▶ _TASK TO CARRY OUT_
Translate this sentence from the excerpt on diabetic macular edema into Spanish: "Macular edema is best evaluated by dilated examination using slit-lamp biomicroscopy, OCT, and/or stereoscopic fundus photography."

▶ _SELECTED EXCERPT_
####

Laser surgery and FA are not indicated for this group of patients. Color
fundus photography and OCT imaging of the macula may occasionally be helpful to
establish a baseline for future comparison and for patient education.
For patients with mild NPDR, the 4-year incidence of either CSME or
macular edema that is not clinically significant is approximately 12%. For
moderate NPDR, the risk increases to 23% for patients with either Type 1 or 2
diabetes. Patients with
macular edema that is not clinically significant should be re-examined within 3
to 4 months, because they are at significant risk of developing CSME.
Mild to Moderate NPDR with CSME
Clinically significant macular edema is defined by the ETDRS to include
any of the following features:
- Thickening of the retina at or within 500 µm
of the center of the macula
- Hard exudates at or within 500 µm of the
center of the macula, when associated with adjacent retinal thickening.
(This criteria does not apply to residual hard exudates that remain after
successful treatment of prior retinal thickening.)
- A zone or zones of retinal thickening one disc
area or larger, where any portion of the thickening is within one disc
diameter of the center of the macula
It is now appropriate to subdivide diabetic macular edema according to
involvement at the center of the macula, because the risk of visual loss and
the need for treatment is greater when the center is involved. The diagnosis of
diabetic macular edema can be difficult. Macular edema is best evaluated by
dilated examination using slit-lamp biomicroscopy, OCT, and/or stereoscopic
fundus photography. An ophthalmologist who treats patients for this condition
should be familiar with relevant studies and techniques as described in the
ETDRS and subsequent studies, such as the DRCR.net Protocol trial and other studies
involving anti-VEGF treatment. Fluorescein angiography prior to laser surgery for CSME is often helpful
for identifying treatable lesions. Fluorescein angiography is less relevant
when there are circinate lipid exudates and the leaking lesions are clearly
detected within the lipid ring. Fluorescein angiography is also useful for
detecting capillary dropout and pathologic enlargement of the foveal avascular
zone, a feature that may be useful when planning treatment. Color fundus photography is often helpful to
document the status of the retina even if laser surgery is not performed. Optical coherence tomography is also a helpful
screening tool that is able to detect subtle edema and also to follow the
course of edema after treatment.
The traditional treatment for CSME has been laser surgery. However,
current data from multiple well-designed studies demonstrate that intravitreal
anti-VEGF agents provide a more effective treatment for center-involved CSME
than monotherapy with laser surgery. The visual acuity gain and reduction in macular thickness following the
administration of the combination of intravitreal ranibizumab, with prompt or
deferred laser surgery, had better outcomes than laser alone after 2 years of
follow-up. Recent clinical
trials have divided clinically significant diabetic macular edema into
center-involving (ci-CSME) and non-center-involving (nci-CSME). Enrollment in
these recent clinical trials included only subjects with ci-CSME. When ci-CSME
is present, the anti-VEGF therapies provide a better visual acuity and anatomic
(less macular edema) outcome than focal/grid laser surgery alone. (See
Glossary.) Deferred laser surgery may ultimately decrease the need for repeat
anti-VEGF injections. For nci-CSME, the role of laser surgery is guided by the
ETDRS. The ETDRS demonstrated a definite benefit in favor of laser
photocoagulation surgery in both ci-CSME and nci-CSME. Therefore, both
anti-VEGF and laser remain effective treatment options for CSME .

####

▶ _INFORMATION SHOWN_
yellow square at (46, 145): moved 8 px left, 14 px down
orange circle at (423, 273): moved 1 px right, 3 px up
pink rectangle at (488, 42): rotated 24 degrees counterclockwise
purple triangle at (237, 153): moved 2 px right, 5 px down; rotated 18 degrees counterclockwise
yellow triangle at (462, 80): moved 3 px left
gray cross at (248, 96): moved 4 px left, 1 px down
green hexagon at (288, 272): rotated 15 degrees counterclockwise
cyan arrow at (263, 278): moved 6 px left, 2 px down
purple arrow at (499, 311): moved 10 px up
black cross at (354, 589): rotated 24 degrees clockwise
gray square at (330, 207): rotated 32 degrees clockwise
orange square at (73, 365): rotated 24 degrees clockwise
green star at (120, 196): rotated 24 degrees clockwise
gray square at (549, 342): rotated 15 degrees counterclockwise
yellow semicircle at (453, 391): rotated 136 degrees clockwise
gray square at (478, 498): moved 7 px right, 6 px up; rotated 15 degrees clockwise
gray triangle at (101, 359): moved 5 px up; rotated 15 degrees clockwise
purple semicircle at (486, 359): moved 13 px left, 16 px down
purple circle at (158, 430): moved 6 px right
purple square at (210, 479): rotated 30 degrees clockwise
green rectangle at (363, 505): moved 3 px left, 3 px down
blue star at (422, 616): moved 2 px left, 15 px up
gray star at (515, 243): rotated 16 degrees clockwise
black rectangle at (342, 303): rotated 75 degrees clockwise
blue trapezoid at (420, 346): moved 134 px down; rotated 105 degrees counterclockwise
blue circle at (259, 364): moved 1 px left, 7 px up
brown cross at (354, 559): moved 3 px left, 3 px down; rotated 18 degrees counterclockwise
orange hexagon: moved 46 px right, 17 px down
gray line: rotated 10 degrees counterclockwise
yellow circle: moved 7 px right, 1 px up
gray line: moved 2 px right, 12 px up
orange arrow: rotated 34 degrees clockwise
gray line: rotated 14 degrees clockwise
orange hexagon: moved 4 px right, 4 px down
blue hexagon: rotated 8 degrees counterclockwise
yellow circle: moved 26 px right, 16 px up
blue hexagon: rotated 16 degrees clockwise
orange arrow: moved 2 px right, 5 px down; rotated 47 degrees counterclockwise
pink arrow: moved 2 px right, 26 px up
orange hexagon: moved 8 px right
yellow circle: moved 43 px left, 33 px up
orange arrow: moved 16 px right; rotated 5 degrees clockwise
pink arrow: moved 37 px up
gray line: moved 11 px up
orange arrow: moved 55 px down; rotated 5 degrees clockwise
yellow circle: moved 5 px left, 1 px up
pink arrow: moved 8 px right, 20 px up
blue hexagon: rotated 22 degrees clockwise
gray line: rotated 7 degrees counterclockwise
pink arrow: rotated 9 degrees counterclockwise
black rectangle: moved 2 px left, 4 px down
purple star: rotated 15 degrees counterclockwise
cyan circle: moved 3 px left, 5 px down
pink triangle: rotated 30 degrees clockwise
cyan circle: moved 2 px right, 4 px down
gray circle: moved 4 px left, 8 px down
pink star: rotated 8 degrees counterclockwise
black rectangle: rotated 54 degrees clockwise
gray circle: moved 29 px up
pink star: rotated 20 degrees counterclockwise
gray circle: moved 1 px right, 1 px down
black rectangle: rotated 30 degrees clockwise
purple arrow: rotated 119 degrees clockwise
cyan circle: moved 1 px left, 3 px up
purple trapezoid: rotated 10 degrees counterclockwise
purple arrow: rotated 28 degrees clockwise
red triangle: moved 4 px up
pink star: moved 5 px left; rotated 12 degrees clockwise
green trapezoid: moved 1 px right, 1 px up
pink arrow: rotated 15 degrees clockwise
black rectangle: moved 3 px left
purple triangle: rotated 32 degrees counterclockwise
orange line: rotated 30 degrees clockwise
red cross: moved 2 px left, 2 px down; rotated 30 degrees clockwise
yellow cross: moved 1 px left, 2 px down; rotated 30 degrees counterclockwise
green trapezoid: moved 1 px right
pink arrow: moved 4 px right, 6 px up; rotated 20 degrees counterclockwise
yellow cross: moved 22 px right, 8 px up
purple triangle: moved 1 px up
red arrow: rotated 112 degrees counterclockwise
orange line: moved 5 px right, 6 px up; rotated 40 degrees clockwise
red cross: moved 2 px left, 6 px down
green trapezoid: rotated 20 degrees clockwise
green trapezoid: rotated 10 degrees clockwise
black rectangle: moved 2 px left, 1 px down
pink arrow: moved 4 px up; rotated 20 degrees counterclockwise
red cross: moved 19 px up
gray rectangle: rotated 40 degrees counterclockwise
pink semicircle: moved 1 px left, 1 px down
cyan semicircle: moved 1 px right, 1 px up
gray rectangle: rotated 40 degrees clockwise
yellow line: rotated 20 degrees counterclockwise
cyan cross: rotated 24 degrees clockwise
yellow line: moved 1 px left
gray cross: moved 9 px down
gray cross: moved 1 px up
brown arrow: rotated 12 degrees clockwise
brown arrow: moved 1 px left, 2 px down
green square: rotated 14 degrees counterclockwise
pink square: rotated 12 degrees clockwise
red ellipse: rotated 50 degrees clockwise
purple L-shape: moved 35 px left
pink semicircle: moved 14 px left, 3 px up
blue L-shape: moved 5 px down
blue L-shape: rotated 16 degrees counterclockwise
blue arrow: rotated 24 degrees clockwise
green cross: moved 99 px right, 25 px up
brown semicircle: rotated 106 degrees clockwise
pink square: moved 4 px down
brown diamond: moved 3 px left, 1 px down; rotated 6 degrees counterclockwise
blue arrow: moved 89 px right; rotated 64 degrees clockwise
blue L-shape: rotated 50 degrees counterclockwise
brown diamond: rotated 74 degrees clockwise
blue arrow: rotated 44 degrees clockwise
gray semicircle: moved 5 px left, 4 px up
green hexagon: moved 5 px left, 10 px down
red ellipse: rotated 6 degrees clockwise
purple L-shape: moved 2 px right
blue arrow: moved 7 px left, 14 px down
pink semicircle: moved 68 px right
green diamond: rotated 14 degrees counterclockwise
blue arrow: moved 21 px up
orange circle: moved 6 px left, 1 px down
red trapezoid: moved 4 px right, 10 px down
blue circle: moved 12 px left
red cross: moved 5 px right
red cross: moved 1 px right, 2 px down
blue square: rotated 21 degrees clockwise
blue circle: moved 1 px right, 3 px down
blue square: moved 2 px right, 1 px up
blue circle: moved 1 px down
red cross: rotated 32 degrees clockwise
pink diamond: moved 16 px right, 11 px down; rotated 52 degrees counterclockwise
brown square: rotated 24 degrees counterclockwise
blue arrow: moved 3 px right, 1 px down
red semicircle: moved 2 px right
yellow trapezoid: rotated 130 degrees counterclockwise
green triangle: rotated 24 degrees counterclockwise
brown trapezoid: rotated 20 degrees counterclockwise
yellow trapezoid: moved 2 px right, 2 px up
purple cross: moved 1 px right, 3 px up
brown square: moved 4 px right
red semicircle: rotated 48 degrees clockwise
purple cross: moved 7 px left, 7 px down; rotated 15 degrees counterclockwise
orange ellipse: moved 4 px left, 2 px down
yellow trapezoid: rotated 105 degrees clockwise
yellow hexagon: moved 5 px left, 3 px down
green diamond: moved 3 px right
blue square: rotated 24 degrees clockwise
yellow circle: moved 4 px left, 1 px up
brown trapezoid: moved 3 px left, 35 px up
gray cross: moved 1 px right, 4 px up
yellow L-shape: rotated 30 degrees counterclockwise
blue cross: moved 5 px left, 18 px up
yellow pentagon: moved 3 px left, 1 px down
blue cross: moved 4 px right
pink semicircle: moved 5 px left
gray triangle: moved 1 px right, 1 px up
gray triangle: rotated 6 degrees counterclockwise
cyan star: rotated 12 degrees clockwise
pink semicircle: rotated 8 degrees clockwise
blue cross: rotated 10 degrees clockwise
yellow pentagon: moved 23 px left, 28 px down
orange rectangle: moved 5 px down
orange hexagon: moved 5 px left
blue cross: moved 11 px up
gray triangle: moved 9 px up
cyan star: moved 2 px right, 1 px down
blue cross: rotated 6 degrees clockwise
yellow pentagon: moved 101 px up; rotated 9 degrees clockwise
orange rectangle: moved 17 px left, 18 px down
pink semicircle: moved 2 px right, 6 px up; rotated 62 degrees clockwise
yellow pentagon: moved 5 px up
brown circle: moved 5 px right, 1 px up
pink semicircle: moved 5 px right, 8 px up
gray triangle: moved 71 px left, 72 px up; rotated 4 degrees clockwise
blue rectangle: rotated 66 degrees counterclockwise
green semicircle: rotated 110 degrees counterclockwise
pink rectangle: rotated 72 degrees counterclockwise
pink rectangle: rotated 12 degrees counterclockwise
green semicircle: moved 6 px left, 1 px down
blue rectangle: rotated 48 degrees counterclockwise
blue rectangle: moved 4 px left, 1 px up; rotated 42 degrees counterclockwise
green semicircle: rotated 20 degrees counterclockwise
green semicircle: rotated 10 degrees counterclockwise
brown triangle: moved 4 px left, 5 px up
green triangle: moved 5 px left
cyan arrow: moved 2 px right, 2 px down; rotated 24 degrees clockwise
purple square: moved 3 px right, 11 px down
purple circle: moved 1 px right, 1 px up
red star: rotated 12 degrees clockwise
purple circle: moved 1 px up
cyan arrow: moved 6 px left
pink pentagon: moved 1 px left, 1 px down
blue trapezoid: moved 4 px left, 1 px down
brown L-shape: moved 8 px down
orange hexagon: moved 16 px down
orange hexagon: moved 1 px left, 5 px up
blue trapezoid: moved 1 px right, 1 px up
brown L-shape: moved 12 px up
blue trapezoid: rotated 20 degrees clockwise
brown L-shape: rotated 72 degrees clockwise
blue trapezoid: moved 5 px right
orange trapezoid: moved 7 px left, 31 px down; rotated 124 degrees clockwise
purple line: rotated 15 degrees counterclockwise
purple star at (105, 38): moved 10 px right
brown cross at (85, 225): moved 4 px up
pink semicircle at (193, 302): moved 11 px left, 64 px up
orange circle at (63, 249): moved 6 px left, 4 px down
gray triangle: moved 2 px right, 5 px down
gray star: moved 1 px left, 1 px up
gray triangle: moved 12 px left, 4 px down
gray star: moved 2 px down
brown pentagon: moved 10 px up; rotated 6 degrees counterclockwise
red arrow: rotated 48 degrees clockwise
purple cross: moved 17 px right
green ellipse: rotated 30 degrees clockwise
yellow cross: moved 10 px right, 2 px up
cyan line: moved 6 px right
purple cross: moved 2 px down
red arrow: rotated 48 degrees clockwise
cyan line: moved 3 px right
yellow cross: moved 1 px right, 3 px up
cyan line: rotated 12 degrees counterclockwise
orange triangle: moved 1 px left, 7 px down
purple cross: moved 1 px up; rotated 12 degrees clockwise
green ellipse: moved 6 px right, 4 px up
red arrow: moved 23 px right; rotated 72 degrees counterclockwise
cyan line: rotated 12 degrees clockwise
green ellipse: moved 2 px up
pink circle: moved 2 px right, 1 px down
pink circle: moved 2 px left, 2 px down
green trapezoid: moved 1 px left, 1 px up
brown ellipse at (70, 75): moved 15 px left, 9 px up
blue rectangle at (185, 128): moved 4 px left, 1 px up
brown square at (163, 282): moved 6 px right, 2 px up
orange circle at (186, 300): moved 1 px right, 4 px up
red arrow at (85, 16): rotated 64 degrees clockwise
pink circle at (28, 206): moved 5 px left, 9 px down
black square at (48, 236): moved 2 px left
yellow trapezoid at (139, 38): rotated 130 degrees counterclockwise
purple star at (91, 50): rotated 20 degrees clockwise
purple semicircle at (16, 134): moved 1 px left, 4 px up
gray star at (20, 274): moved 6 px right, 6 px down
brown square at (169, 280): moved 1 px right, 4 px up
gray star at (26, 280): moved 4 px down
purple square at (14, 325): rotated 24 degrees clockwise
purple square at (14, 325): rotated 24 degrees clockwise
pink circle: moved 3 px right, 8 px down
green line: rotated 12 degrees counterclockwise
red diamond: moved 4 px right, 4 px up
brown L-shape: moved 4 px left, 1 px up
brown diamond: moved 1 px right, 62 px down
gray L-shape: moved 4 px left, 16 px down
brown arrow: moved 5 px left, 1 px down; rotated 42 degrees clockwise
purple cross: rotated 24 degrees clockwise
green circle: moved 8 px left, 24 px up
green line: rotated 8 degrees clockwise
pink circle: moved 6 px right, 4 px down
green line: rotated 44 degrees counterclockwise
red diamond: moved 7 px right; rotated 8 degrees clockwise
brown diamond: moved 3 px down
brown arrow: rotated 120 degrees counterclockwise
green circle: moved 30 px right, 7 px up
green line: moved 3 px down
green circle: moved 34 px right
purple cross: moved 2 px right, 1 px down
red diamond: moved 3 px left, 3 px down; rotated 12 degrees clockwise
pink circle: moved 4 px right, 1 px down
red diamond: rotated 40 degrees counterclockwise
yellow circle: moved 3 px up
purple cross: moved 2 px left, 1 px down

####

▶ _OUTPUT OF THE TASK_
El edema macular se evalúa mejor mediante un examen con dilatación pupilar utilizando biomicroscopía con lámpara de hendidura, OCT y/o fotografía estereoscópica del fondo de ojo.